İsrail devletinin akademi, medya ve lobi aracılığıyla ürettiği “İsrail’in terörizmle mücadele” söylemi, kendisine karşı her türlü eylem ve eleştiriyi ortadan kaldırmak için kullanılan bir aparat oldu. Zachary Lockman’ın “Contending Visions of The Middle East” kitabında ifade ettiği gibi, İsrail, 1990’lar boyunca özellikle medyada neredeyse bütün Filistinli örgütleri terörist ilan etmek suretiyle, Filistinlilere yapacakları saldırı ve müdahaleleri meşrulaştırmak istemiştir. Bu anlamda Benjamin Netanyahu’nun tarih içerisindeki rolü de kendi işgal politikalarına meşruiyet kazandırabilecek bir söylem alanı oluşturmak idi.

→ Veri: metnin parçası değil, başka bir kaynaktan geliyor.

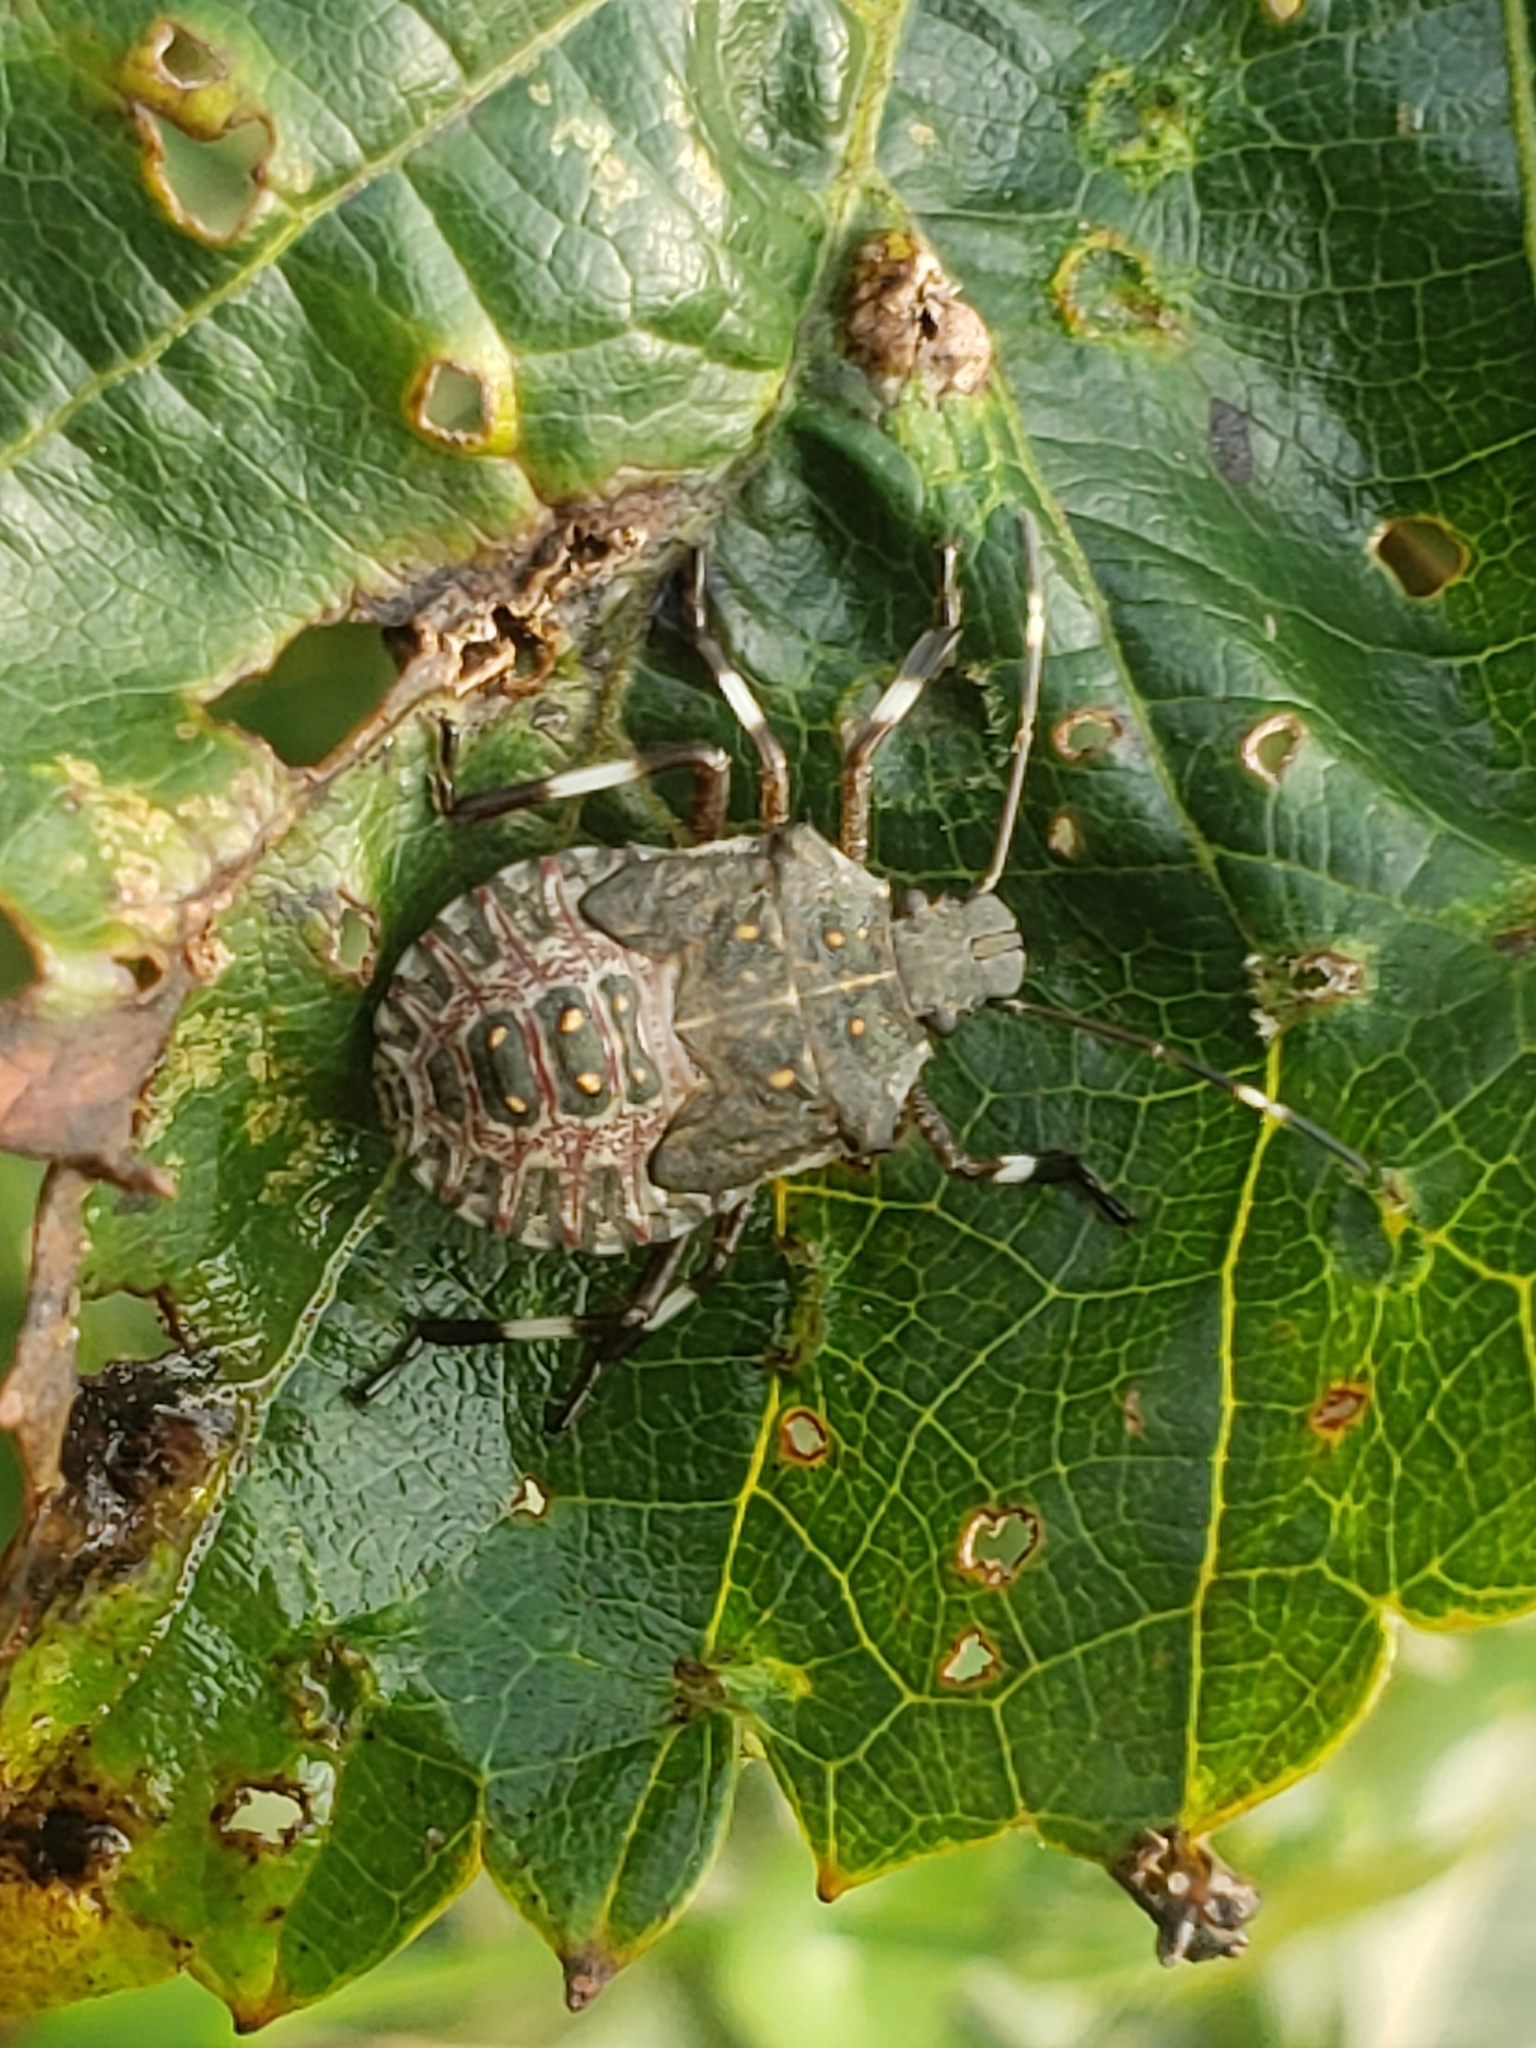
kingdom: Animalia
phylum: Arthropoda
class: Insecta
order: Hemiptera
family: Pentatomidae
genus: Halyomorpha
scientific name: Halyomorpha halys
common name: Brown marmorated stink bug
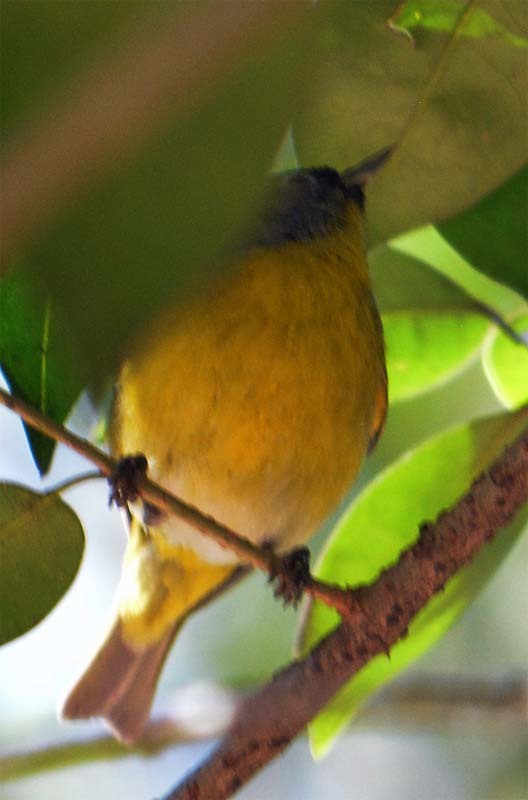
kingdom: Animalia
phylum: Chordata
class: Aves
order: Passeriformes
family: Parulidae
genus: Leiothlypis
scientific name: Leiothlypis ruficapilla
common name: Nashville warbler
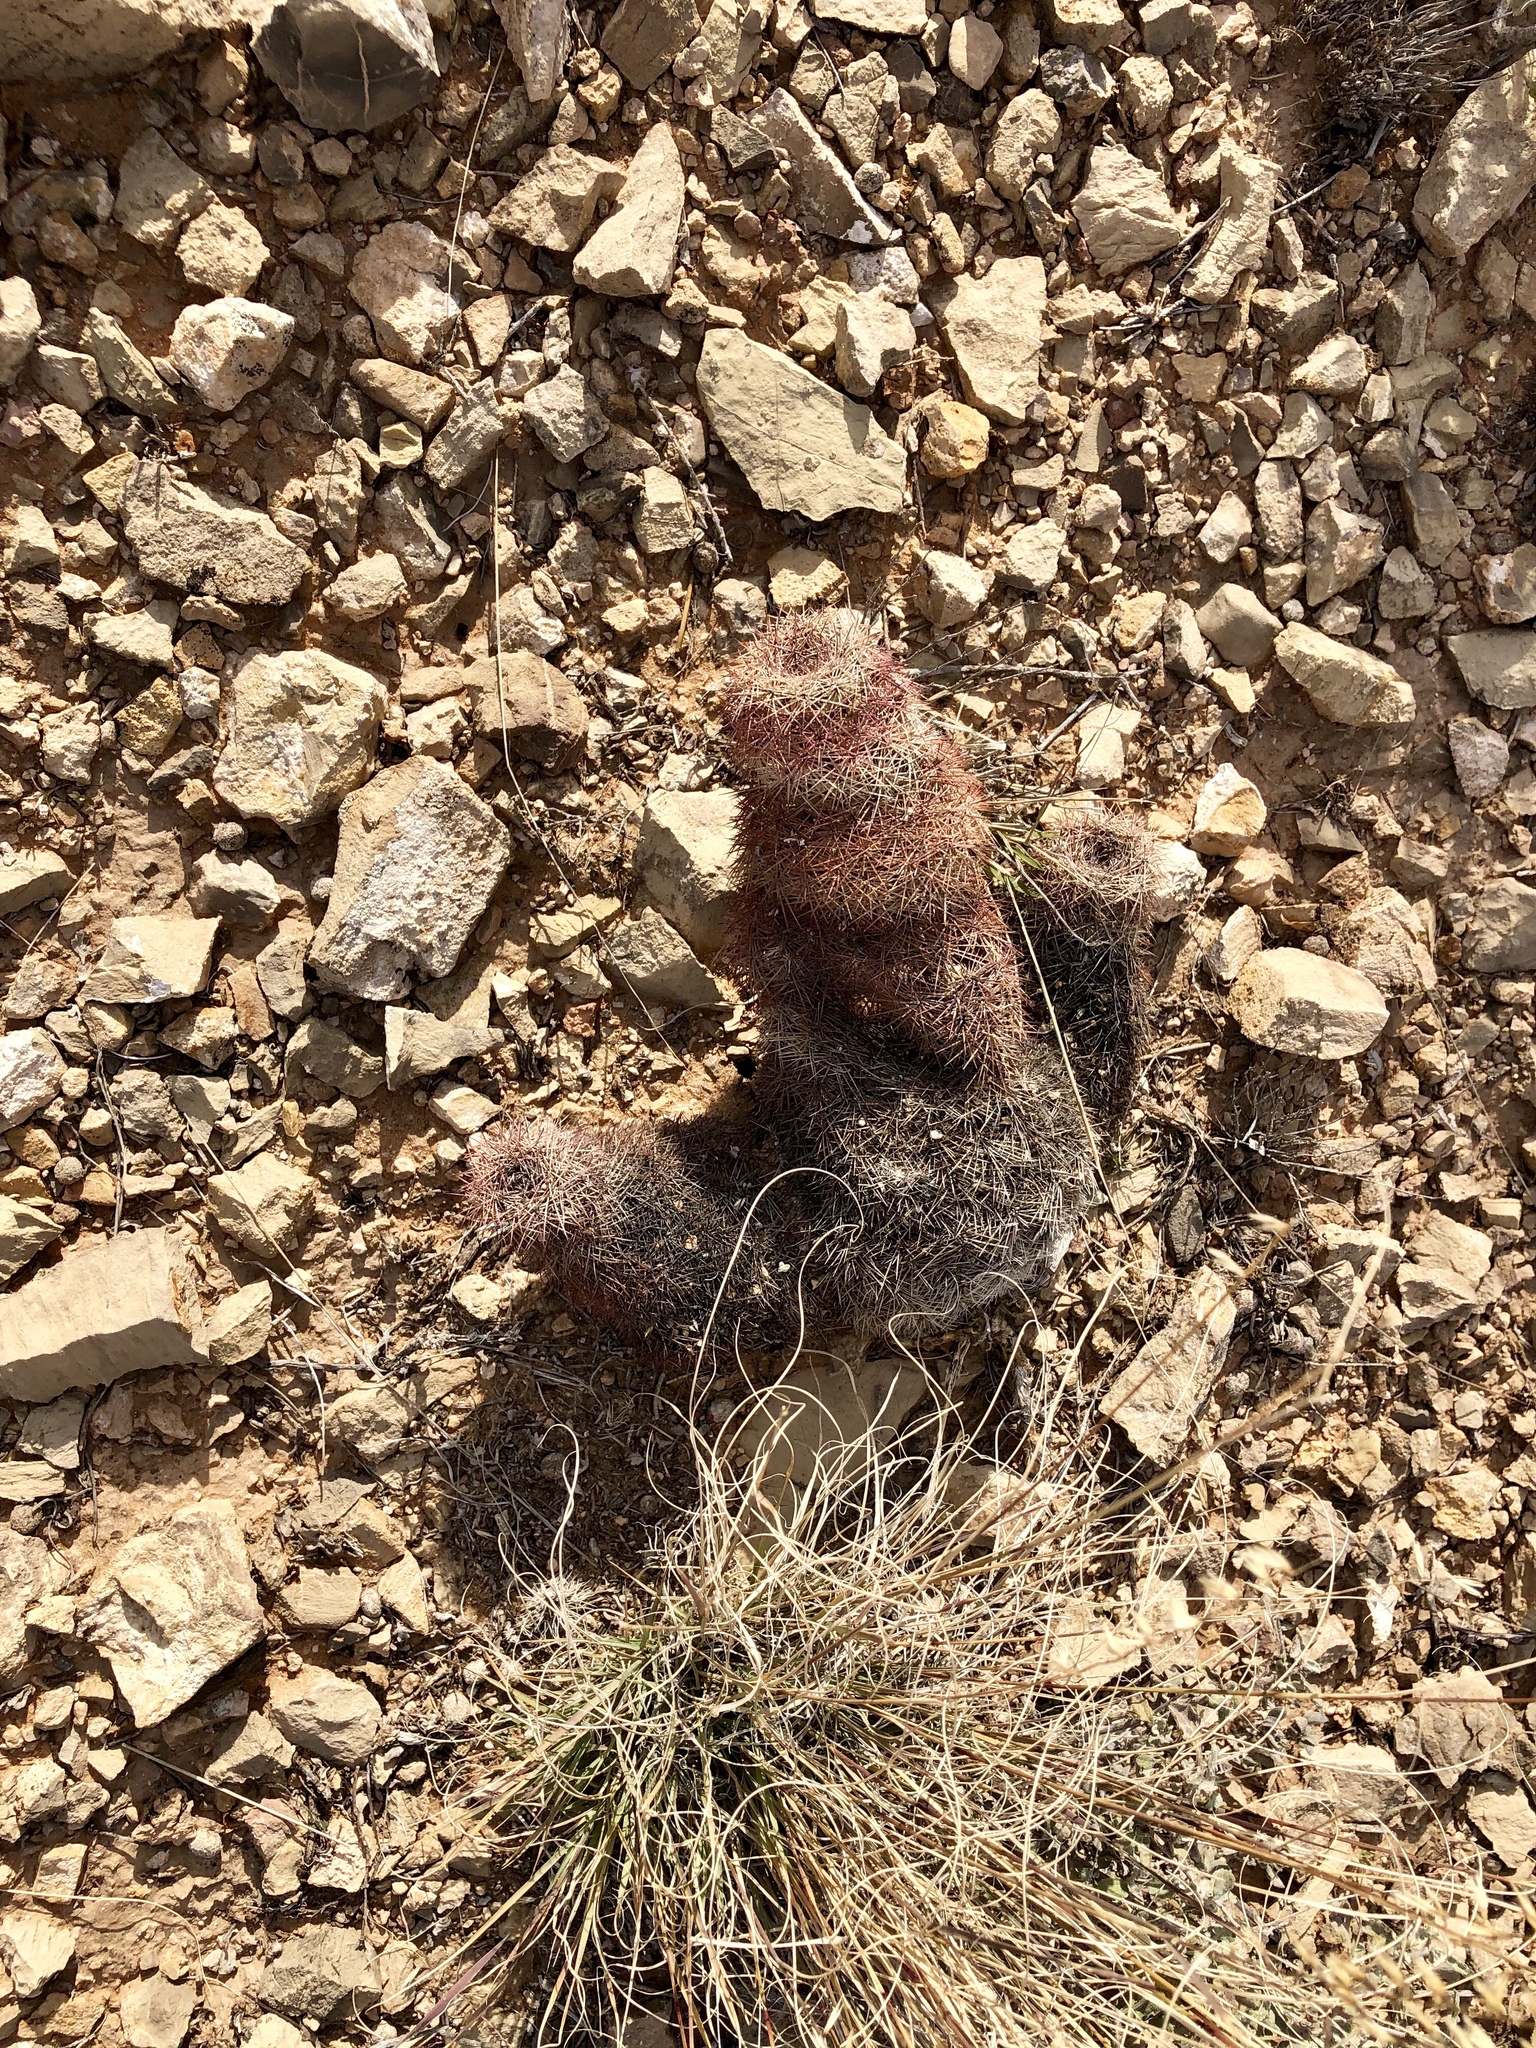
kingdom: Plantae
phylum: Tracheophyta
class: Magnoliopsida
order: Caryophyllales
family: Cactaceae
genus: Echinocereus
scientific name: Echinocereus dasyacanthus
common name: Spiny hedgehog cactus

Nitekim Netanyahu’nun “medeniyetin güçleriyle barbarlığın güçlerinin mücadelesi” olarak tanımladığı terörizmle mücadele konusu geniş bir ağın desteğine mazhar oldu. Netanyahu’nun 80’lerin sonu ve 90’ların başında terörizmle ilgili yazdığı kitapların içeriği ve bu kitaplardaki yazar kombinasyonu, bu ağın ayrıntılarını görmek anlamında önemli. Avrupa ve İsrail sağının yanı sıra ABD’deki neo-muhafazakar kanadın desteğiyle kurulan bu ağ, günümüze kadar süren İsrail politikalarının arka planını göstermesi anlamında önemli. Geniş bir lobi ve kurumsal desteğe sahip olan İsrail’in bugünkü işgal politikalarını anlamada sınır ötesi desteğin rolü büyük. Öyle ki ABD Dışişleri Bakanı Blinken İsrail’e gittiğinde “Ben buraya bir Yahudi olarak geldim” demekte ve İsrail’e olan katıksız desteğini sergilemektedir.
 
MEDYA YÖNLENDİRMESİ

Edward Said “Haberlerin Ağında İslam” başlığıyla Türkçe’ye çevrilen eserinde, ABD medyasının desteğiyle, İslamiyet terör ve Filistinlilerin ayrılmaz bir bütün olarak temsil edildiğini ifade etmektedir. Said’e göre uzun yıllar boyunca medya, karikatürler, talk show ve romanlarda inşa edilen Müslüman imajı, kana susamış terörist ya da şiddet yanlısı tiplerdir. İlgili kaynakların yoğun biçimde sunduğu İslam ve Müslüman algısının toplumsal karşılığı ile ilgili de çok önemli sorunlar söz konusu. Batı toplumlarında kurumsal bir boyut kazanan İslamofobi olgusunun geldiği nokta ortada.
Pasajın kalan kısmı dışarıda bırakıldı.